Of the 12 proteins they found, the researchers focused on one called prosapip1 — an earlier study had shown that it plays some role at synapses, although its specific function had not yet been identified. They found that that this protein changes the structure and activity of neurons in the nucleus accumbens after mice drank alcohol for a long time. When the authors genetically blocked the production of prosapip1, these alcohol-dependent changes were significantly reduced, and when offered a choice between alcohol and water, mice in which prosapip1 was blocked reduced their preference for alcohol.
This reduction in alcohol preference was quite specific: the mice’s consumption of sugar water, normally very rewarding, was not affected by blocking the protein.

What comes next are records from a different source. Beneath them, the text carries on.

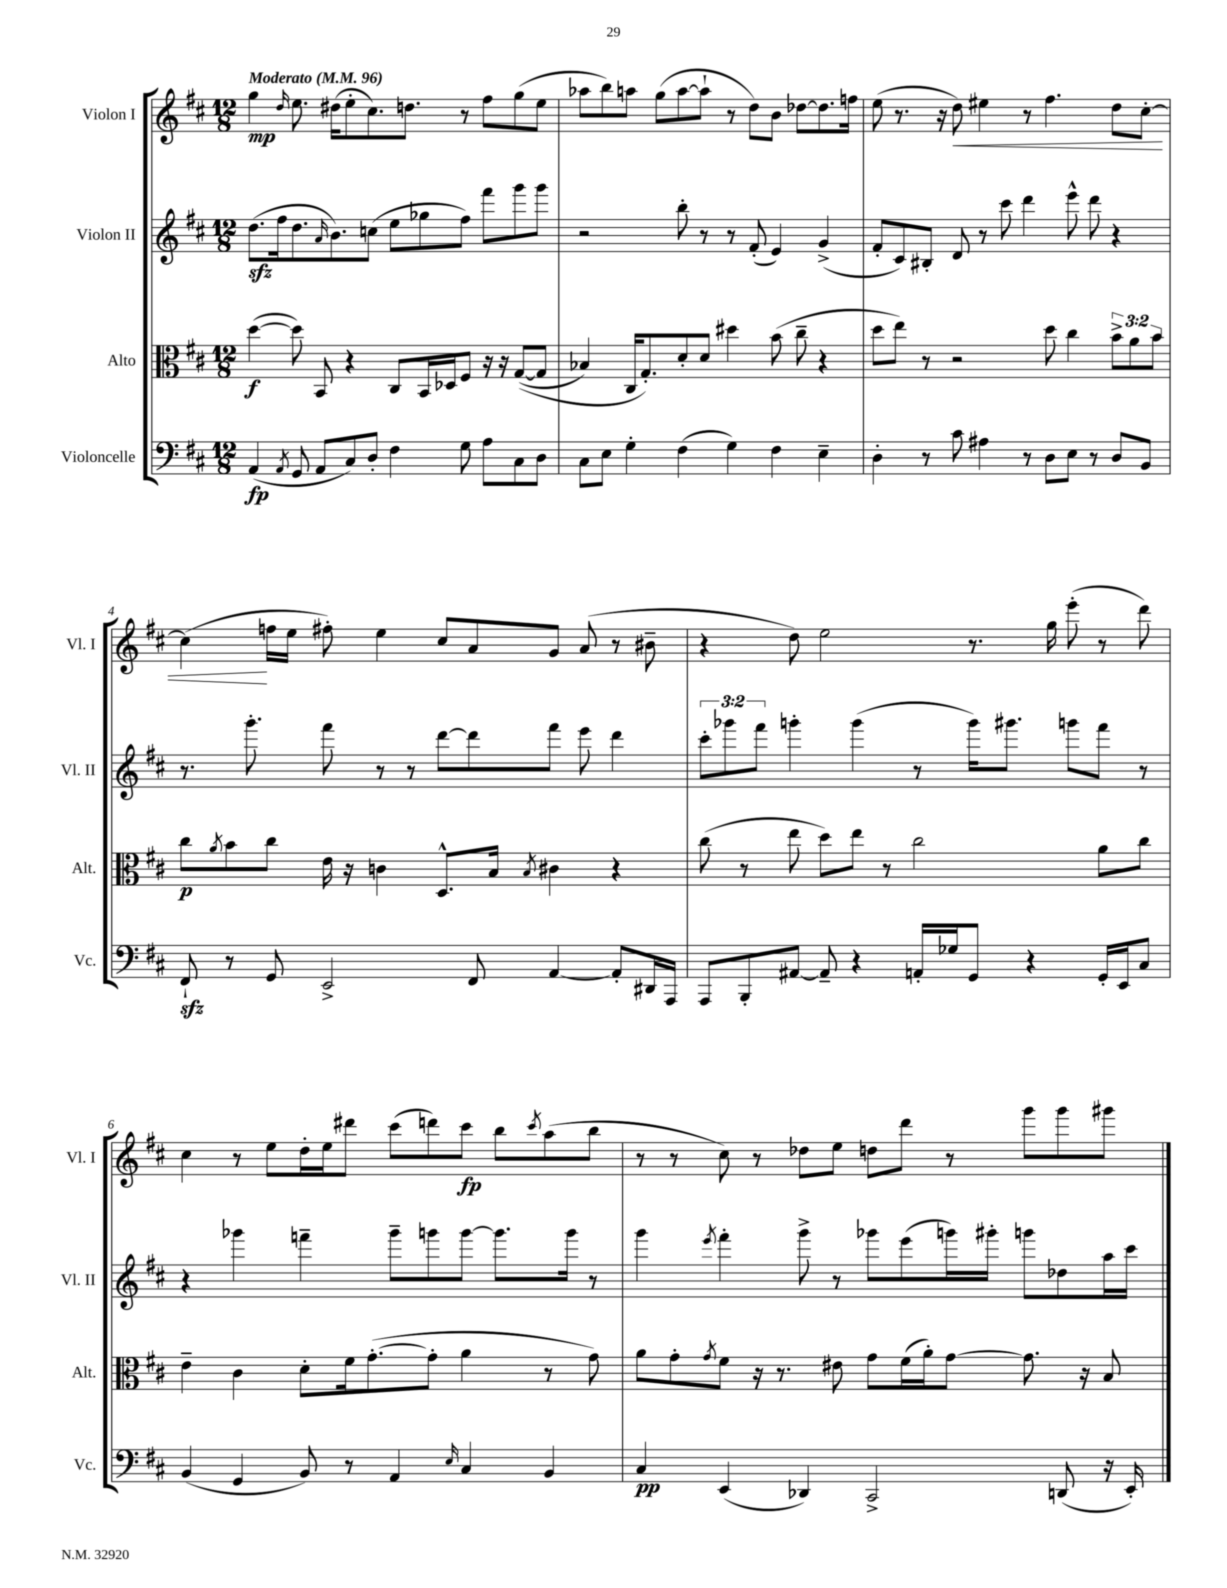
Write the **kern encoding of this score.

**kern	**kern	**kern	**kern
*staff4	*staff3	*staff2	*staff1
*clefF4	*clefC3	*clefG2	*clefG2
*k[f#c#]	*k[f#c#]	*k[f#c#]	*k[f#c#]
*M12/8	*M12/8	*M12/8	*M12/8
*MM96	*MM96	*MM96	*MM96
(4AA	([4dd	(8.dd	4gg
.	.	16ff#	.
8qAA	.	.	16qqdd
8GG	8dd])	8.dd	8.ee
8AA	8BB	.	.
.	.	16qqa	.
.	.	8.b)	(16dd#
8C#)	4r	.	8ee'
8D'	.	(8cc	8.cc#)
4F#	8C#	8ee	.
.	.	.	8.dd
.	16BB	8gg-	.
.	16D-	.	.
8G	8F#	8ff#)	8r
8A	16r	8fff#	8ff#
.	16r	.	.
8C#	&(([8G	8ggg	(8gg
8D	8G]	8ggg	8ee
=	=	=	=
8C#	4B-)	2r	8aa-
8E	.	.	8bb)
4G'	16C#	.	8aa
.	8.G'&)	.	.
.	.	.	(8gg
(4F#	8d'	8bb'	[8aa
.	8d	8r	8aa`]
4G)	4dd#	8r	8r
.	.	(8f#'	8dd)
4F#	(8b	4e)	8b
.	8cc#~	.	[8dd-
4E~	4r	(4g^	8.dd-]
.	.	.	16ff
=	=	=	=
4D'	8dd	8f#'	(8ee
.	8ee)	8c#)	8.r
8r	8r	8B#'	.
.	.	.	16r
8c#	2r	8d	8dd)
4A#	.	8r	4ee#
.	.	8ccc#	.
8r	.	4ddd	8r
8D	8dd	.	4.ff#
8E	4cc#	8eee^^	.
8r	.	8ddd	.
8D	12b^	4r	8dd
.	12a	.	.
8BB	.	.	[8cc#'
.	12b	.	.
=	=	=	=
8FF#`	8cc#	8.r	(4cc#]
.	8qa	.	.
8r	8b	.	.
.	.	8.ggg'	.
8GG	8cc#	.	16ff
.	.	.	16ee
2EE^	16e	8fff#	8ff#')
.	16r	.	.
.	4c	8r	4ee
.	.	8r	.
.	8.D^^	[8ddd	8cc#
8FF#	.	8ddd]	8a
.	16B	.	.
.	8qB	.	.
[4AA	4c#	8fff#	8g
.	.	8eee	(8a
8AA']	4r	4ddd	8r
16DD#	.	.	8b#~
16AAA	.	.	.
=	=	=	=
8AAA	(8cc#	12ccc#'	4r
.	.	12ggg-	.
8BBB'	8r	.	.
.	.	12fff#	.
[8AA#	8ee	4ggg'	8dd)
8AA#~]	8dd)	.	2ee
4r	8ee	(4ggg	.
.	8r	.	.
16AA'	2cc#	8r	.
16G-	.	.	.
8GG	.	16ggg)	8.r
.	.	8.ggg#	.
4r	.	.	.
.	.	.	16gg
.	.	8ggg	(8eee'
16GG'	8a	8fff#	8r
16EE	.	.	.
8C#	8cc#	8r	8ddd)
=	=	=	=
(4BB	4e~	4r	4cc#
4GG	4c#	4ggg-	8r
.	.	.	8ee
8BB)	8d'	4fff~	16dd'
.	.	.	16ee
8r	16f#	.	8ddd#
.	([8.g'	.	.
4AA	.	8ggg-~	(8ccc#
.	8g']	8ggg	8ddd)
16qqE	.	.	.
4C#	4a	[8ggg	8ccc#
.	.	8.ggg]	8bb
.	.	.	8qccc#
4BB	8r	.	(8aa
.	.	16ggg	.
.	8g)	8r	8bb
=	=	=	=
4C#	8a	4ggg	8r
.	8g'	.	8r
.	8qg	8qeee	.
(4EE	8f#	4fff#'	8cc#)
.	16r	.	8r
.	8.r	.	.
4DD-)	.	8ggg^	8dd-
.	8e#	8r	8ee
2CC#^	8g	8ggg-	8dd
.	(16f#	(8eee	8ddd
.	16a')	.	.
.	[8g	16ggg)	8r
.	.	16ggg#'	.
.	8.g]	8ggg	8ggg
(8DD	.	8dd-	8ggg
.	16r	.	.
16r	8B	16aa	8ggg#
16EE')	.	16ccc#	.
==	==	==	==
*-	*-	*-	*-
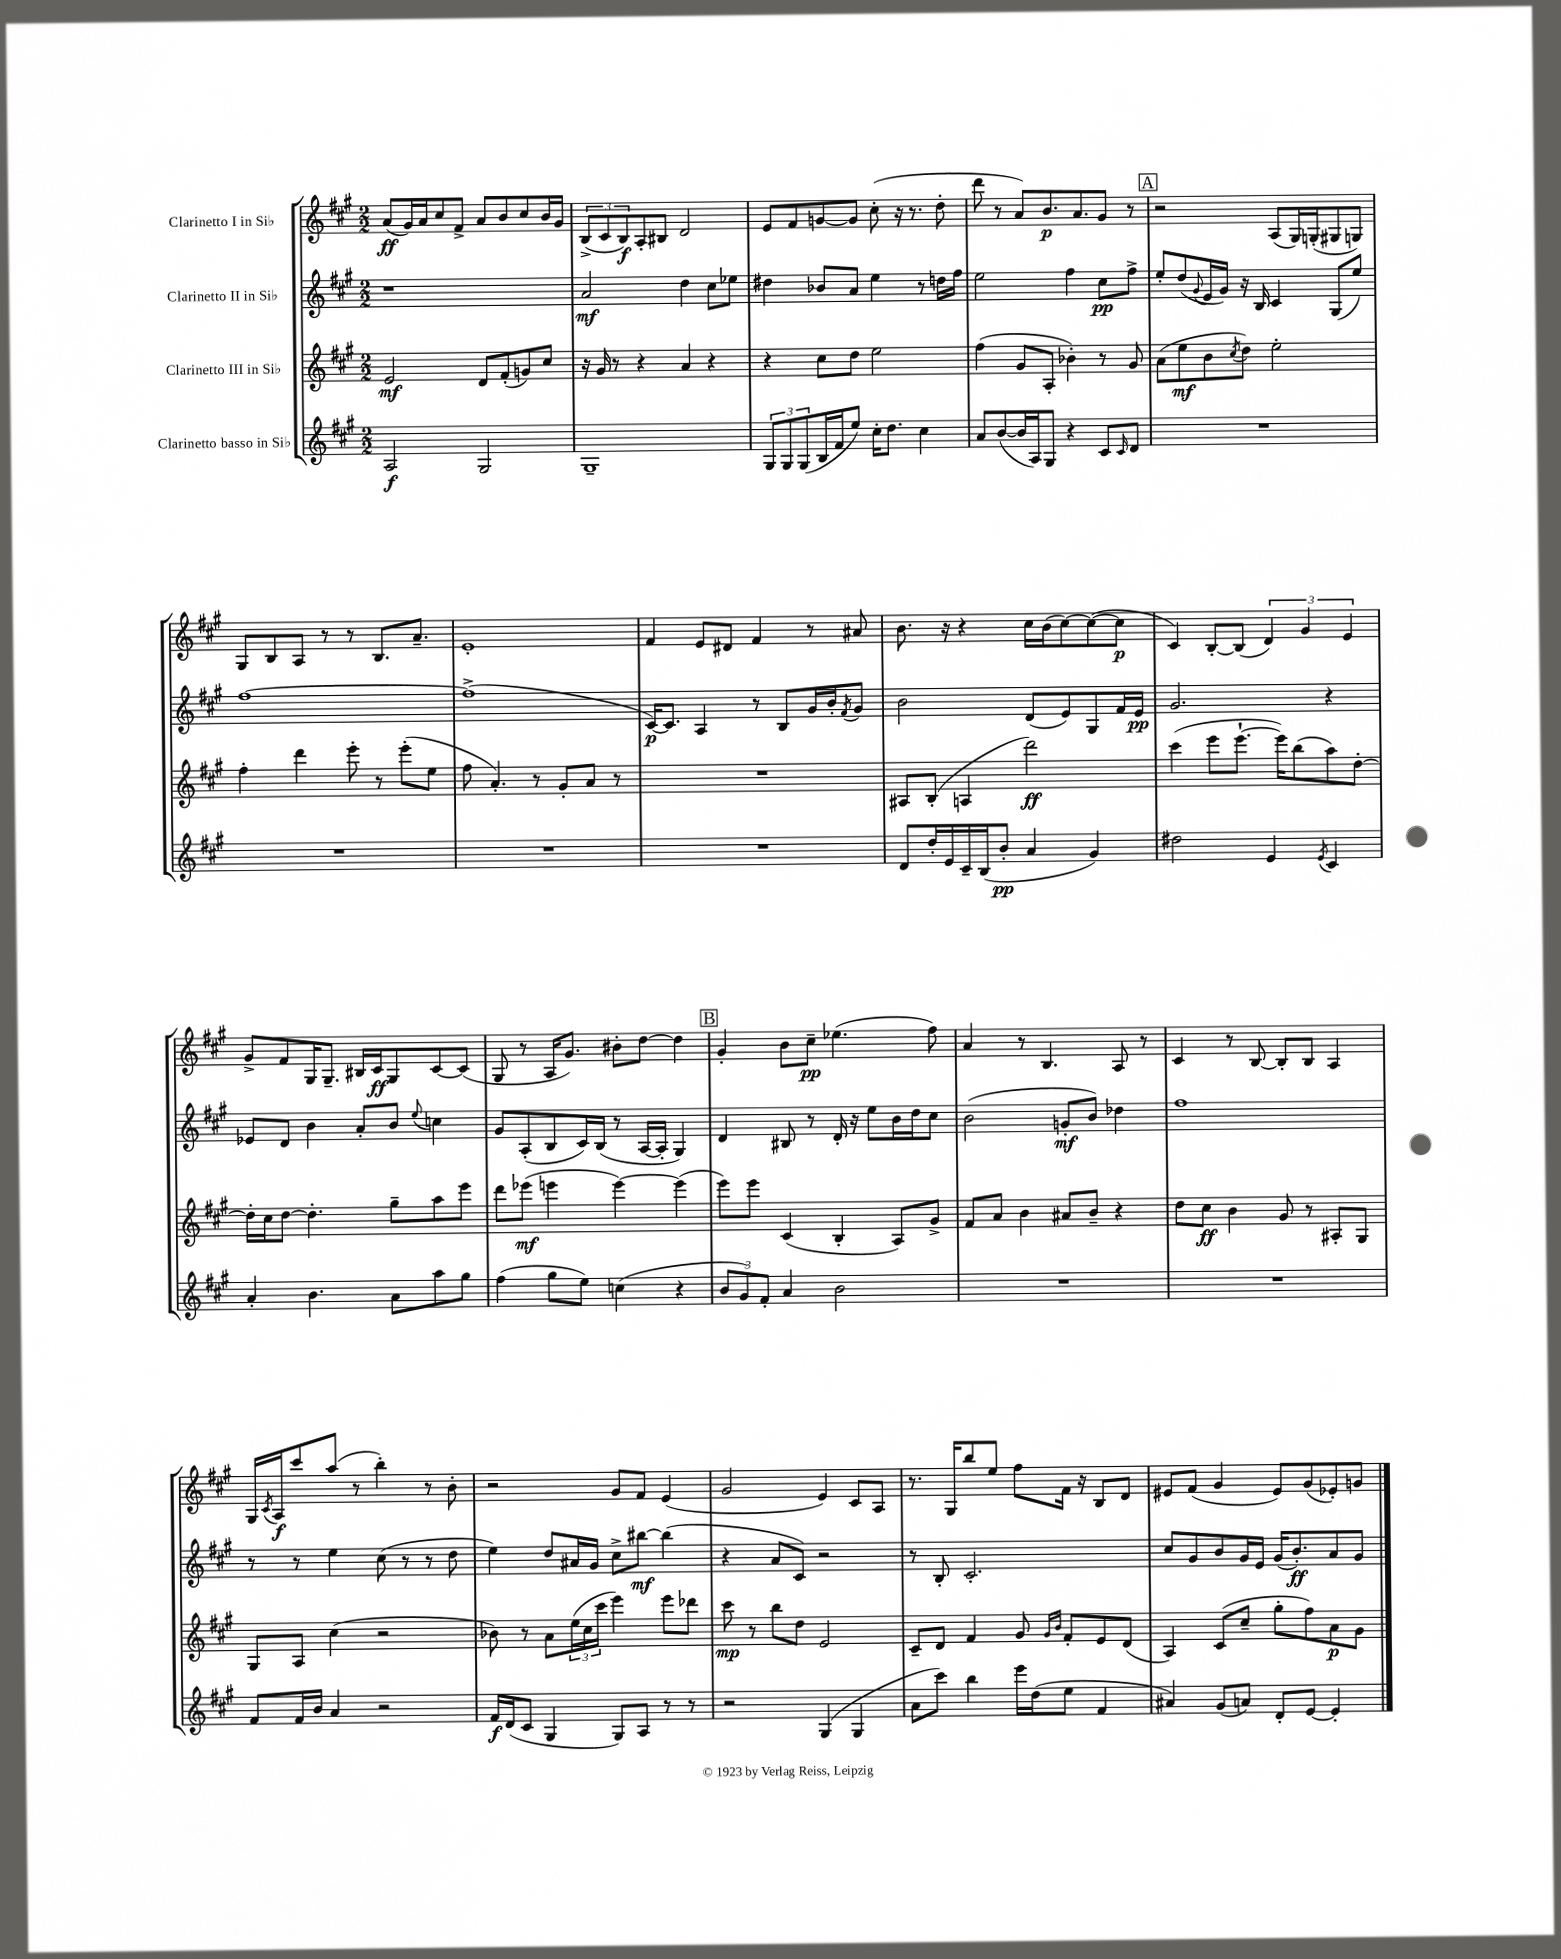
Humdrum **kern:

**kern	**kern	**kern	**kern
*staff4	*staff3	*staff2	*staff1
*clefG2	*clefG2	*clefG2	*clefG2
*k[f#c#g#]	*k[f#c#g#]	*k[f#c#g#]	*k[f#c#g#]
*M2/2	*M2/2	*M2/2	*M2/2
2A	2e	1r	(8a
.	.	.	16g#)
.	.	.	16a
.	.	.	8cc#
.	.	.	8f#^
2G#	8d	.	8a
.	(8f#'	.	8b
.	8g)	.	8cc#
.	8cc#	.	16b
.	.	.	16g#
=	=	=	=
1G#~	16r	2a	(12B^
.	16g#	.	.
.	.	.	12c#
.	8r	.	.
.	.	.	12B)
.	4r	.	8A'
.	.	.	8B#
.	4a	4dd	2d
.	4r	8cc#	.
.	.	8ee-	.
=	=	=	=
12G#	4r	4dd#	8e
12G#	.	.	.
.	.	.	8f#
(12G#	.	.	.
16B	8cc#	8b-	[8g
16f#	.	.	.
8ee)	8dd	8a	8g]
16cc#'	2ee	4ee	(8cc#'
8.dd	.	.	.
.	.	.	16r
.	.	.	8.r
4cc#	.	8r	.
.	.	16dd	8dd'
.	.	16ff#	.
=	=	=	=
8a	(4ff#	2ee	8ddd
([8b	.	.	8r
16b]	8g#	.	8a)
16A)	.	.	.
8G#	8A'	.	8.b
4r	4b-')	4ff#	.
.	.	.	8.a
8c#	8r	8cc#	8g#
16qqc#	.	.	.
8d	8g#	8ff#^	8r
=	=	=	=
1r	(8a	8ee'	2r
.	8ee	(8dd	.
.	.	8qqg#	.
.	8b	16e	.
.	.	16g#)	.
.	8qcc#	.	.
.	8dd)	16r	.
.	.	16B	.
.	2ee'	4c#	(8A
.	.	.	16G#)
.	.	.	(16G'
.	.	(8G#	8G#
.	.	8ee)	8G)
=	=	=	=
1r	4ff#'	[1ff#	8G#
.	.	.	8B
.	4ddd	.	8A
.	.	.	8r
.	8eee'	.	8r
.	8r	.	8.B
.	(8eee'	.	.
.	.	.	8.a~
.	8ee	.	.
=	=	=	=
1r	8ff#	(1ff#^]	1e'
.	4.a')	.	.
.	8r	.	.
.	8g#'	.	.
.	8a	.	.
.	8r	.	.
=	=	=	=
1r	1r	[16c#)	4f#
.	.	8.c#]	.
.	.	4A	8e
.	.	.	8d#
.	.	8r	4f#
.	.	8B	.
.	.	16g#	8r
.	.	16b'	.
.	.	8qf#	.
.	.	8g#	8a#
=	=	=	=
8d	8A#	2b	8.b
16dd'	(8B'	.	.
16e	.	.	16r
16c#~	4A	.	4r
(16B	.	.	.
8b'	.	.	.
4a	2ddd)	(8d	16cc#
.	.	.	(16b
.	.	8e)	[8cc#)
4g#)	.	8G#	(8cc#_
.	.	16f#	8cc#]
.	.	16e	.
=	=	=	=
2dd#	(4ccc#	2.g#	4c#)
.	8eee	.	[8B'
.	[8.eee`	.	(8B]
4e	.	.	6d)
.	16eee])	.	.
.	(8bb	.	.
.	.	.	6g#
8qe	.	.	.
4c#	8aa)	4r	.
.	.	.	6e
.	[8dd'	.	.
=	=	=	=
4a'	16dd']	8e-	8g#^
.	16cc#	.	.
.	[8dd	8d	8f#
4.b	4.dd']	4b	16G#
.	.	.	8.G#~
.	.	8a'	16B#
.	.	.	16c#
8a	8gg#~	8b	8G#
.	.	8qqee	.
8aa	8aa	4cc	[8c#
8gg#	8eee	.	(8c#]
=	=	=	=
(4ff#	8ddd	8g#	8G#
.	(8eee-	(8A'	8r
8gg#	4eee	8B	16A
.	.	.	8.g#)
8ee)	.	16c#)	.
.	.	(16B	.
(4cc	[4eee)	8r	8b#'
.	.	[16A	[8dd
.	.	16A']	.
4r	(4eee]	4G#)	4dd]
=	=	=	=
12b	8eee)	4d	4g#'
12g#)	.	.	.
.	8eee	.	.
12f#'	.	.	.
4a	(4c#	8B#	8b
.	.	8r	8cc#~
2b	4B'	16d'	(4.ee-
.	.	16r	.
.	.	8ee	.
.	8A)	16b	.
.	.	16dd	.
.	8g#^	8cc#	8ff#)
=	=	=	=
1r	8f#	(2b	4a
.	8a	.	.
.	4b	.	8r
.	.	.	4.B
.	8a#	8g'	.
.	8b~	8b)	.
.	4r	4dd-	8A
.	.	.	8r
=	=	=	=
1r	8dd	1ff#	4c#
.	8cc#	.	.
.	4b	.	8r
.	.	.	[8B
.	8g#	.	8B']
.	8r	.	8B
.	8A#'	.	4A
.	8G#	.	.
=	=	=	=
8f#	8G#	8r	16G#
.	.	.	8qc#
.	.	.	16A
16f#	8A	8r	8ccc#
16b	.	.	.
4a	(4cc#	4ee	(8aa
.	.	.	8r
2r	2r	(8cc#	4bb')
.	.	8r	.
.	.	8r	8r
.	.	8dd	8b'
=	=	=	=
16f#	8b-)	4ee)	2r
(16d	.	.	.
8c#	8r	.	.
4G#	8a	8dd	.
.	(24ee	16a#	.
.	24cc#	.	.
.	.	16g#	.
.	24ccc#	.	.
8G#)	4eee)	8cc#^	8g#
8A	.	[8bb#	8f#
8r	8eee	(4bb#]	(4e
8r	8ddd-	.	.
=	=	=	=
2r	8ccc#	4r	2g#
.	8r	.	.
.	8bb	8a	.
.	8dd	8c#)	.
(4G#	2e	2r	4e)
4G#	.	.	8c#
.	.	.	8A
=	=	=	=
8a	8c#~	8r	8.r
8ccc#)	8d	8B'	.
.	.	.	16G#
4bb	4f#	2.c#'	8bb
.	.	.	8ee
16eee	8g#	.	8ff#
(16dd	.	.	.
.	16qqg#	.	.
.	16qqb	.	.
8ee	8f#'	.	16f#
.	.	.	16r
4f#	8e	.	8B
.	(8d	.	8d
=	=	=	=
4a#)	4A)	8cc#	8e#
.	.	8g#	(8f#
(8g#	(8c#	8b	4g#
8a)	8cc#~	16g#	.
.	.	16e	.
8d'	8gg#'	(16g#	8e#)
.	.	8.b')	.
[8e	8ff#)	.	(8g#
4e']	8a	8a	8e-')
.	8g#	8g#	8g
==	==	==	==
*-	*-	*-	*-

“We have identified a new protein that plays a crucial role in changing the landscape of neurons in the nucleus accumbens, which then leads to escalation of problem drinking,” Ron said. “These findings open up research into the protein’s role in neural plasticity, and also into how alcohol and other drugs of abuse alter our brains.”
The findings plant mTORC1 and associated molecules firmly into neural pathways that allow drug abuse, and Ron hopes that future research will allow scientists to develop new, highly targeted approaches to treating the widespread scourge of addiction.
“I’ve been doing research on the molecular neurobiology of alcohol abuse for many years and this is the first time I’ve seen a signaling molecule that appears to be shared by many drugs of abuse,” Ron said. “I think in a way this may be a gateway to understanding drug addiction — it’s a very exciting time.”
The research was supported by National Institute of Alcohol Abuse and Alcoholism (NIAAA) grants P50AA017072, P50AA010761, and ZIA-AA000421 and the Belgian American Educational Foundation.
Additional authors on the paper were Nadege Morisot, Feng Liu, Samuel A. Sakhai, Khanhky Phamluong and Kevin J. Bender of UCSF; Jung Hoon Shin, Martin F. Adrover and Veronica A. Alvarez of the NIAAA; and Marcelo F. Lopez, William C. Griffin III and Howard C. Becker of the Medical University of South Carolina.